== Required action ==
Render the text of the records below as a Markdown table with the columns "Index" and "Line," numbering each line and omitting blank lines and the pictures.

== Records shown ==
☆ ☆ ☆
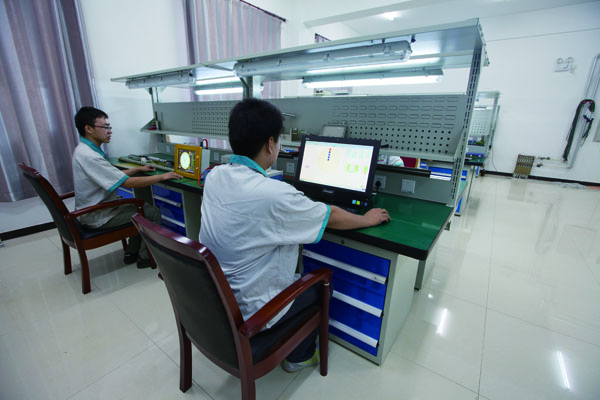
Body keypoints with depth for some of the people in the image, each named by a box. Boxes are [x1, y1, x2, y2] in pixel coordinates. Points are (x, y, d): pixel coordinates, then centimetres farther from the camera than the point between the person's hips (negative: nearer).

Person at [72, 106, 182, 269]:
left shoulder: (84, 150, 6)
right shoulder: (88, 156, -27)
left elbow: (114, 176, 14)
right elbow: (128, 182, -29)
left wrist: (138, 169, 10)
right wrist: (162, 176, -23)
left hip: (94, 208, 10)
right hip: (97, 217, -10)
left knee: (143, 206, 18)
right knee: (153, 213, -7)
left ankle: (132, 252, 23)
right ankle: (145, 257, 7)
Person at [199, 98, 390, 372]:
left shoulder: (214, 176, -8)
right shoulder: (274, 195, -31)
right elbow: (333, 218, -16)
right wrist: (368, 219, 4)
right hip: (246, 312, -7)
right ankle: (299, 357, 35)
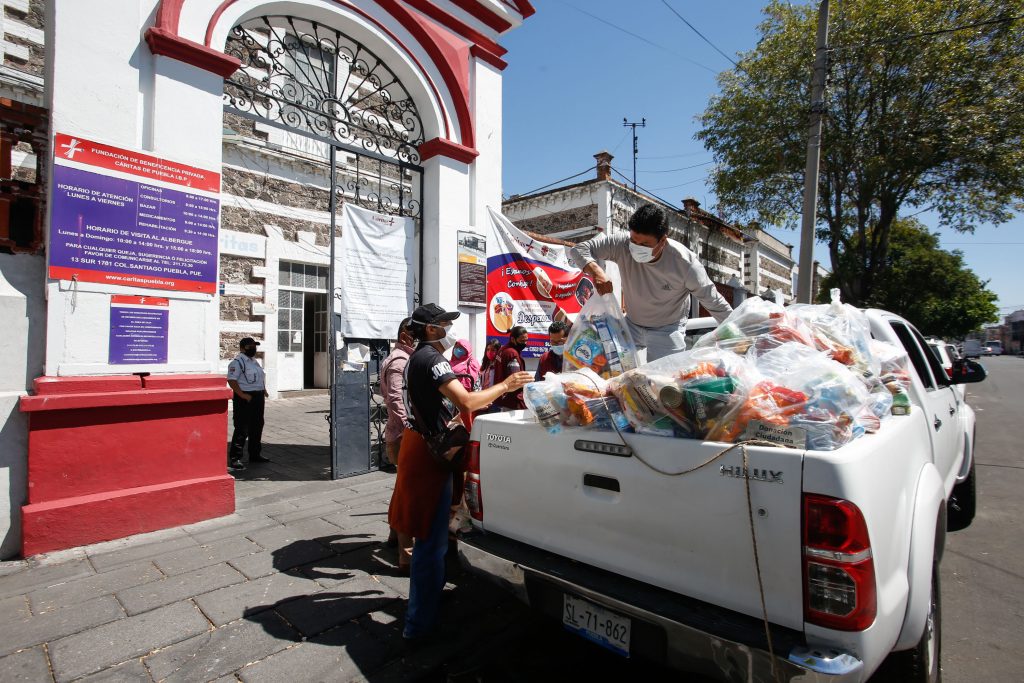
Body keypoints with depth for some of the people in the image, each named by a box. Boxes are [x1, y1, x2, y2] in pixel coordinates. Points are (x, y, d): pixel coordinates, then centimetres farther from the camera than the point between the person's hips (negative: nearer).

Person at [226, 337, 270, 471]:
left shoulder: (254, 361, 17)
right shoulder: (237, 362, -11)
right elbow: (231, 380, -21)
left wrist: (264, 390, 13)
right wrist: (243, 395, -25)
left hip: (258, 397, 9)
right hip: (245, 399, -9)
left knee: (257, 427, 16)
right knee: (242, 429, -9)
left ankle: (255, 454, 28)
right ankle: (234, 458, -3)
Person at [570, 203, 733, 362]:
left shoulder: (684, 262, -27)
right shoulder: (622, 244, -23)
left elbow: (714, 302, -16)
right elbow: (579, 249, -20)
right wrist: (595, 271, -40)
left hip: (668, 329, -2)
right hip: (632, 324, 3)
☆ ☆ ☆
== Solution for this task ==
| Index | Line |
|---|---|
| 1 | Body keypoints with depth for some of the people in the image, each named by a box. Boxes are [x1, y1, x2, y2] in pixel coordinates. Points are (x, y, d): pixel coordinates, then centimetres farther from the camera than the point between the person's hips (negative: nearer). |
| 2 | Person at [72, 106, 182, 269]: |
| 3 | left shoulder: (84, 150, 6) |
| 4 | right shoulder: (88, 156, -27) |
| 5 | left elbow: (114, 176, 14) |
| 6 | right elbow: (128, 182, -29) |
| 7 | left wrist: (138, 169, 10) |
| 8 | right wrist: (162, 176, -23) |
| 9 | left hip: (94, 208, 10) |
| 10 | right hip: (97, 217, -10) |
| 11 | left knee: (143, 206, 18) |
| 12 | right knee: (153, 213, -7) |
| 13 | left ankle: (132, 252, 23) |
| 14 | right ankle: (145, 257, 7) |
| 15 | Person at [199, 98, 390, 372]: |
| 16 | left shoulder: (214, 176, -8) |
| 17 | right shoulder: (274, 195, -31) |
| 18 | right elbow: (333, 218, -16) |
| 19 | right wrist: (368, 219, 4) |
| 20 | right hip: (246, 312, -7) |
| 21 | right ankle: (299, 357, 35) |
| 22 | Body keypoints with depth for some of the people in the image, each named by a box. Boxes are [x1, y1, x2, y2] in pixel coordinates. Points are (x, y, d): pixel coordinates, then centimetres farther from the camera than the point between the person's hips (negative: nearer). |
| 23 | Person at [226, 337, 270, 471]: |
| 24 | left shoulder: (254, 361, 17) |
| 25 | right shoulder: (237, 362, -11) |
| 26 | right elbow: (231, 380, -21) |
| 27 | left wrist: (264, 390, 13) |
| 28 | right wrist: (243, 395, -25) |
| 29 | left hip: (258, 397, 9) |
| 30 | right hip: (245, 399, -9) |
| 31 | left knee: (257, 427, 16) |
| 32 | right knee: (242, 429, -9) |
| 33 | left ankle: (255, 454, 28) |
| 34 | right ankle: (234, 458, -3) |
| 35 | Person at [570, 203, 733, 362]: |
| 36 | left shoulder: (684, 262, -27) |
| 37 | right shoulder: (622, 244, -23) |
| 38 | left elbow: (714, 302, -16) |
| 39 | right elbow: (579, 249, -20) |
| 40 | right wrist: (595, 271, -40) |
| 41 | left hip: (668, 329, -2) |
| 42 | right hip: (632, 324, 3) |